# ABOUT THIS TASK
Return the whole listing, line for line, without the pictures in it.
── EXTRACTED MATERIAL
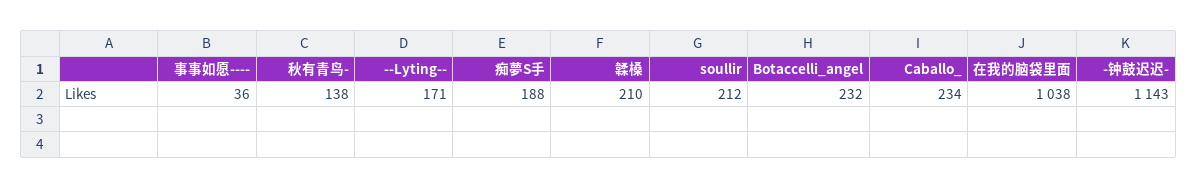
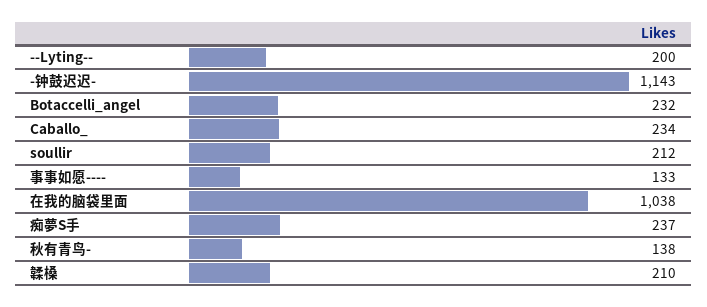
  {
-   "事事如愿----": 36,
+   "事事如愿----": 133,
    "秋有青鸟-": 138,
-   "--Lyting--": 171,
+   "--Lyting--": 200,
-   "痴夢S手": 188,
+   "痴夢S手": 237,
    "韖槡": 210,
    "soullir": 212,
    "Botaccelli_angel": 232,
    "Caballo_": 234,
    "在我的脑袋里面": 1038,
    "-钟鼓迟迟-": 1143
  }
────
# ANSWER SPACE
  {
-   "事事如愿----": 36,
+   "事事如愿----": 133,
    "秋有青鸟-": 138,
-   "--Lyting--": 171,
+   "--Lyting--": 200,
-   "痴夢S手": 188,
+   "痴夢S手": 237,
    "韖槡": 210,
    "soullir": 212,
    "Botaccelli_angel": 232,
    "Caballo_": 234,
    "在我的脑袋里面": 1038,
    "-钟鼓迟迟-": 1143
  }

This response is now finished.